Seeing What’s in Front of Us
Seeing and understanding is skill that can be learned.
Mark Gedeon
1/24/20252 min read
Seeing What’s in Front of Us
Years ago, I was offered a job as an office manager for a construction company. It was an unexpected opportunity. At the time, I was teaching high school Algebra and Geometry—a job that, to put it lightly, wasn’t going well. With six large classes and a study hall, I barely had time to breathe.
The manager position came about thanks to the father of one of my students. Jay figured that as a math teacher, I could handle cost estimating and the day-to-day office tasks. He wasn’t wrong—but the job turned out to be so much more than that.
On my first day, he took me to construction sites and began teaching me the basics of quality homebuilding. I learned about footers, cantilevered homes, quoin corners (brick), drywall mudding, crown molding, and chair rail - all details I’d never noticed before. Suddenly, I started to see homes differently. Walking into a house became a new experience. I noticed craftsmanship (or lack thereof) that I’d been blind to before. My perspective had shifted, and I began to realize how much we miss simply because we don’t know what to look for.
This lesson stayed with me into my next role as a training manager. Once again, I was in a new environment, learning to "see." At first, everything felt overwhelming and unfamiliar, but after a few months, a pattern emerged.
I noticed a hard-working manager. Outside her office employees would queue up, one or two at a time, waiting to speak with her. One would leave, and another would step in. It wasn’t an occasional thing—it was constant. For a while, I didn’t think much of it. But one day, it hit me like a ton of bricks: the manager was micro-managing.
Her team either lacked confidence to act independently or didn’t know how to make decisions without her input. She was knowledgeable and well-intentioned, but she hadn’t developed her people. They were stuck, and so was she.
By the time I recognized what was happening, it was too late to intervene effectively. She was reassigned to a role that didn’t involve managing a team. While the outcome worked for everyone, it underscored a critical insight: sometimes, we fail to see what’s right in front of us until it’s too late to address it.
Training Managers to See
The ability to recognize what’s happening around you—time management issues, communication breakdowns, or gaps in execution—is a skill that can be developed. It starts with learning how to observe patterns and ask the right questions:
Are team members frequently waiting for your input before they act? This might point to micromanagement or unclear expectations.
Do you find yourself handling the same issues repeatedly? This could indicate a need for better delegation or process improvement.
Are deadlines consistently missed or stress levels high? These might signal time management challenges or an overburdened team.

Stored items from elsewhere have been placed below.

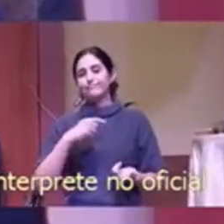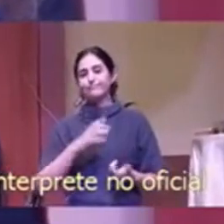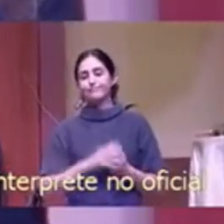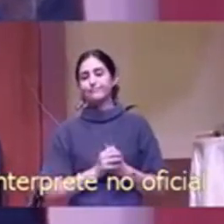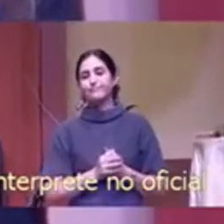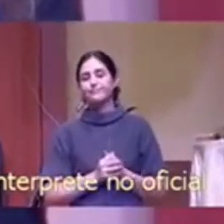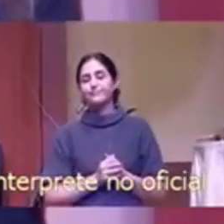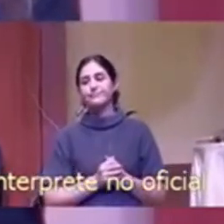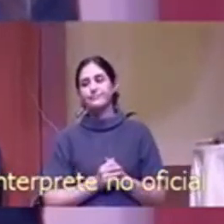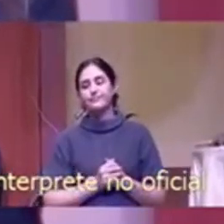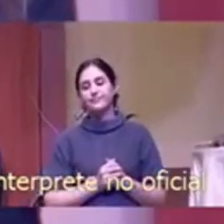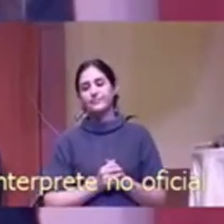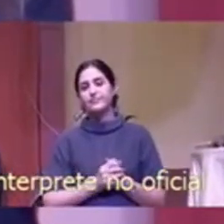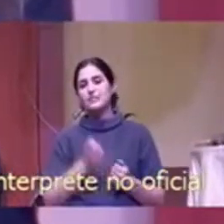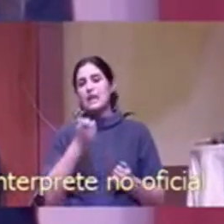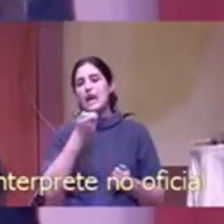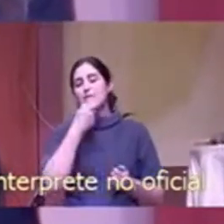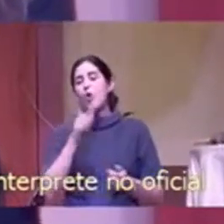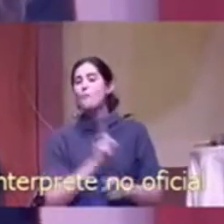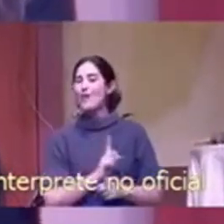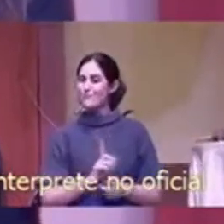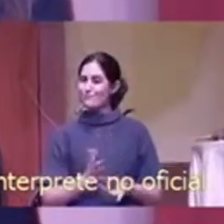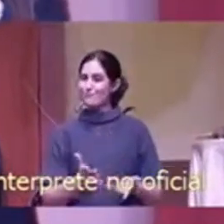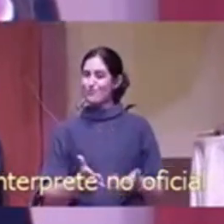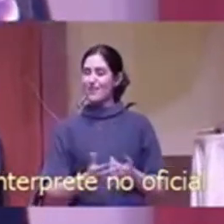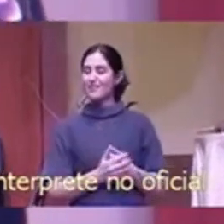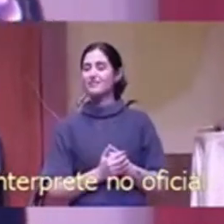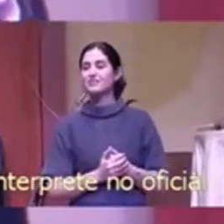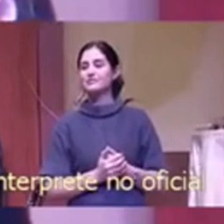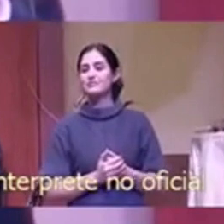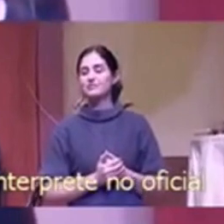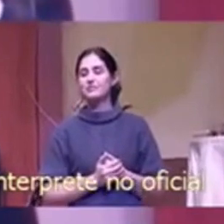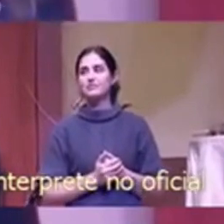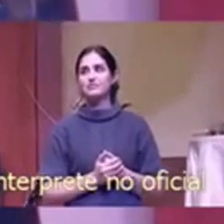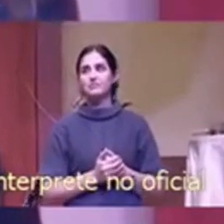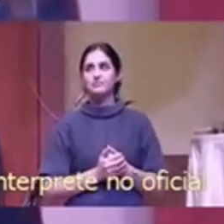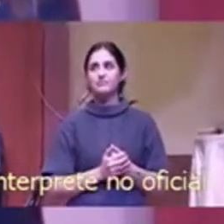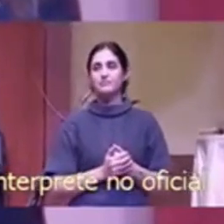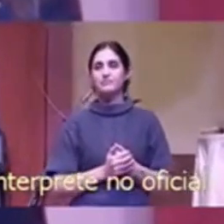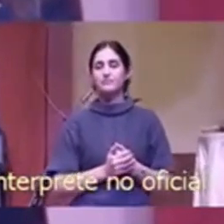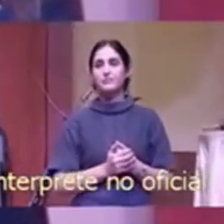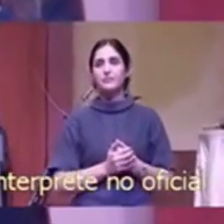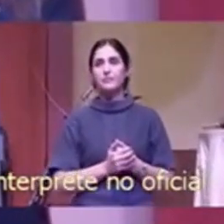los medios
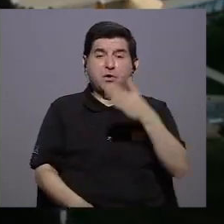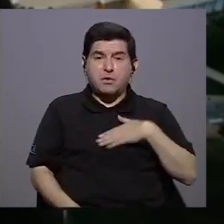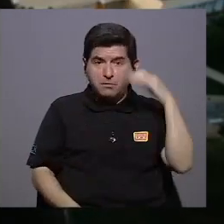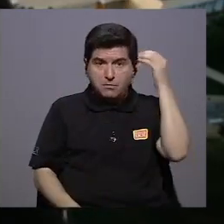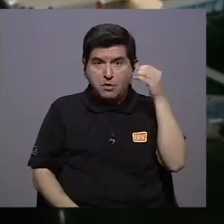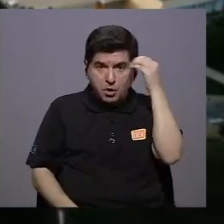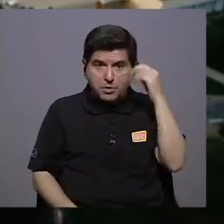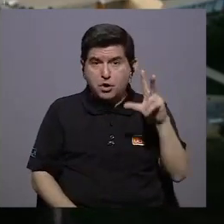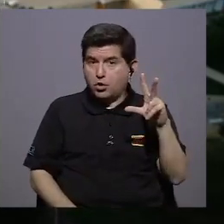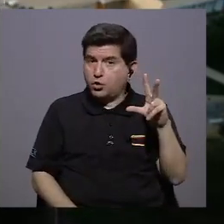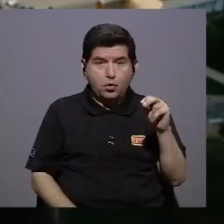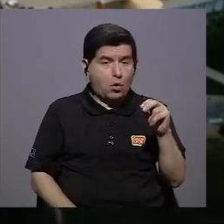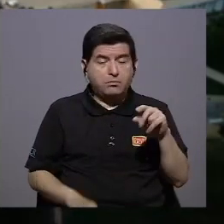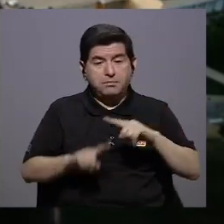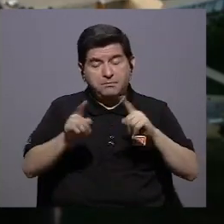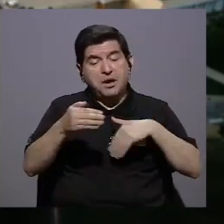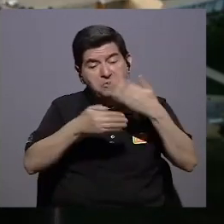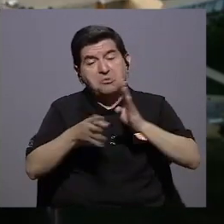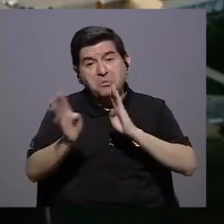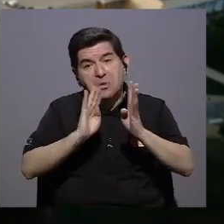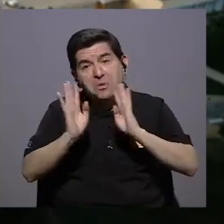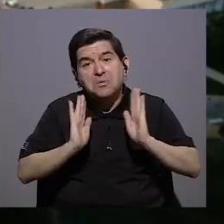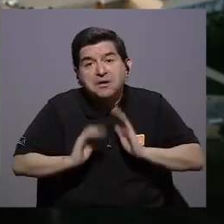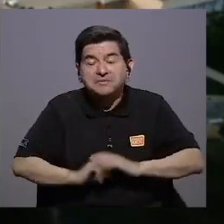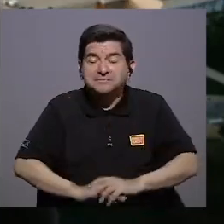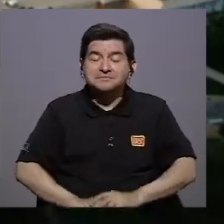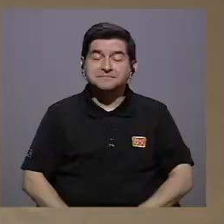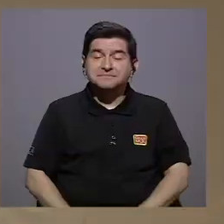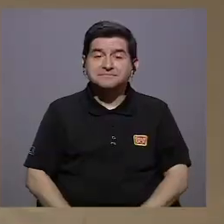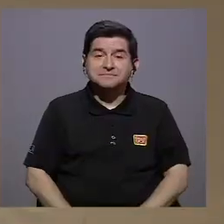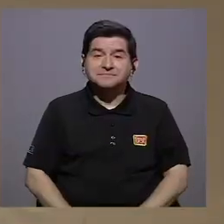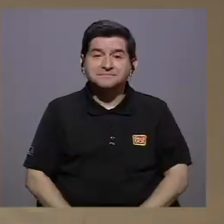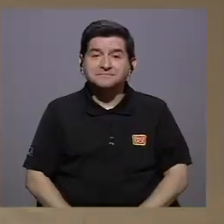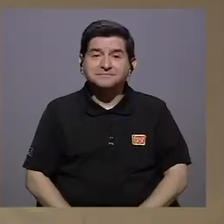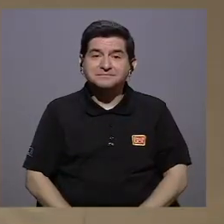futuro mi opinión es que no aunque ya hablaremos de esto pero no lo es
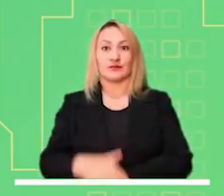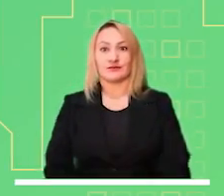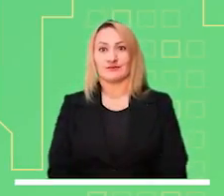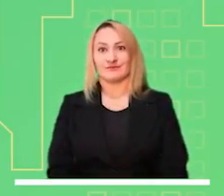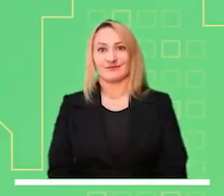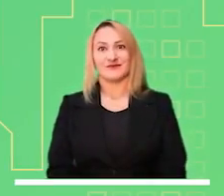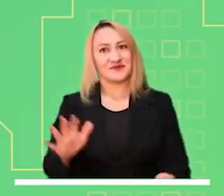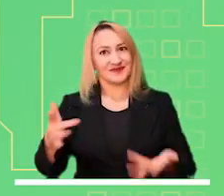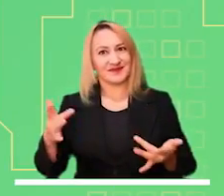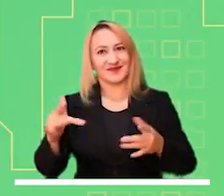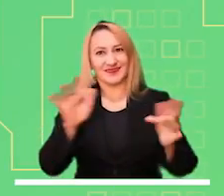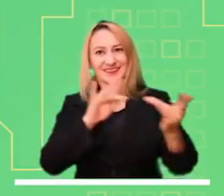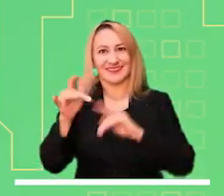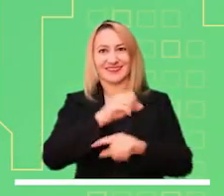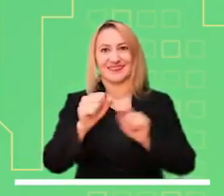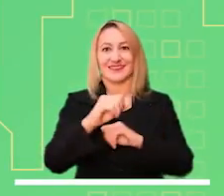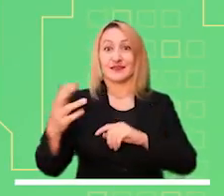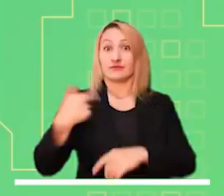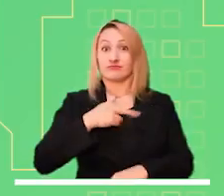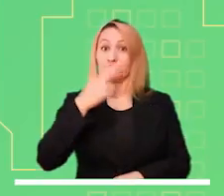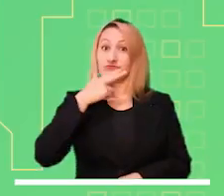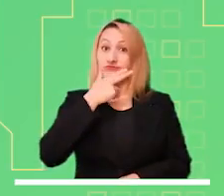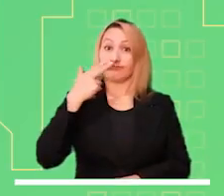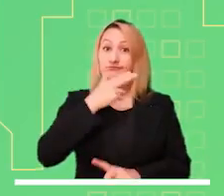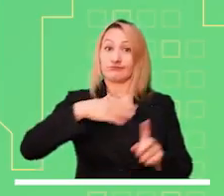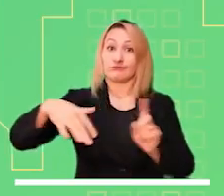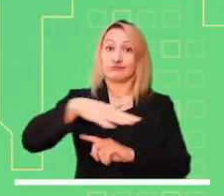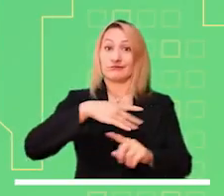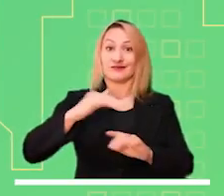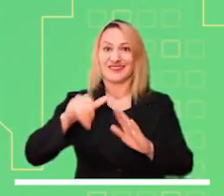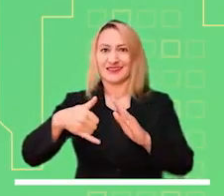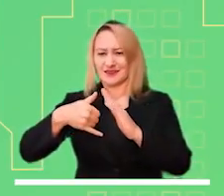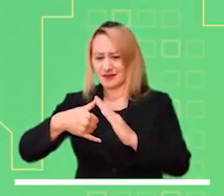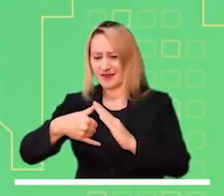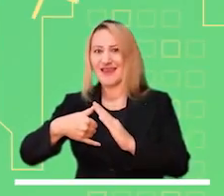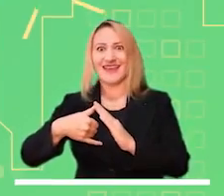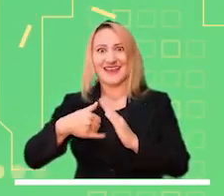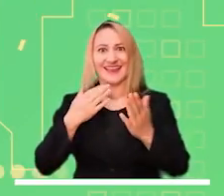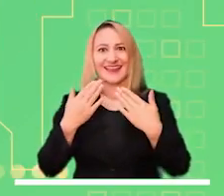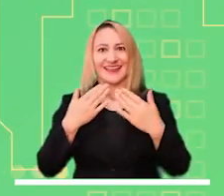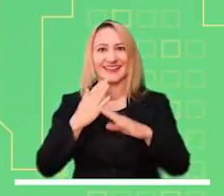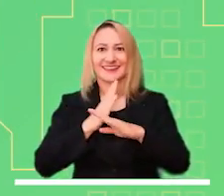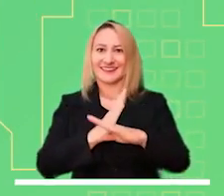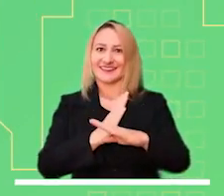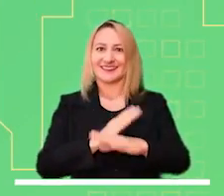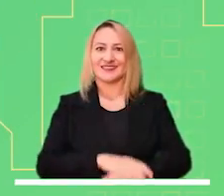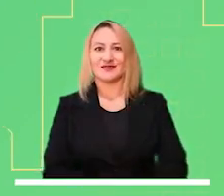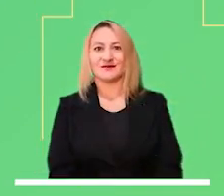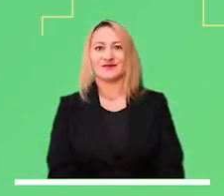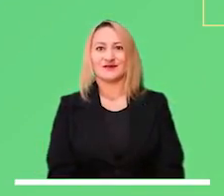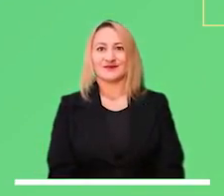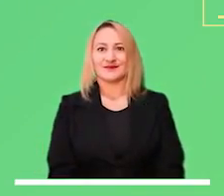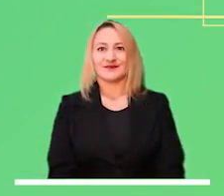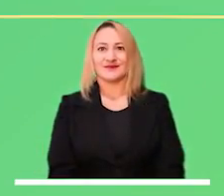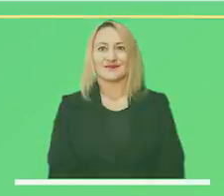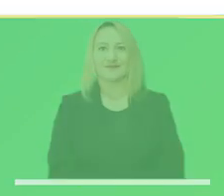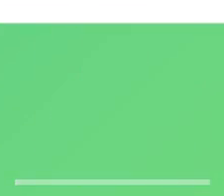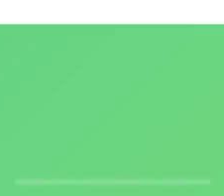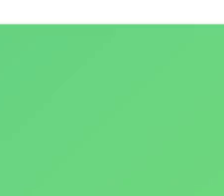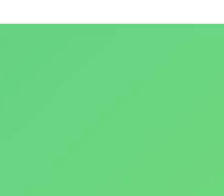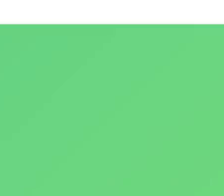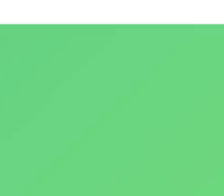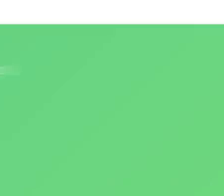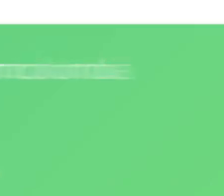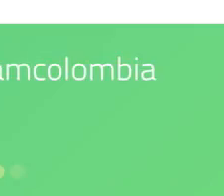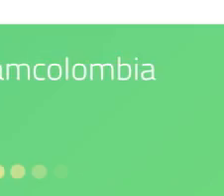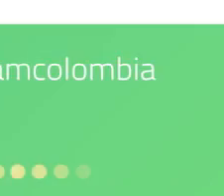Alerta roja, por tiempo lluvioso en el centro y norte de la Cuenca del Pacífico colombiano. Los esperamos en nuestras redes sociales. Nuestro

Helping managers "see what’s in front of them" is a crucial step toward empowering their teams. With the right training and tools, managers can shift from being reactive to proactive, creating an environment where employees are confident, capable, and engaged.
What BizCoachTN can do
Just as my construction job taught me to notice the details in a house, my experience as a training manager taught me to see the dynamics in a team. The key is learning to observe, interpret, and act before problems become crises. With practice, managers can train their eyes to spot growth opportunities - not just for themselves, but for the people they lead.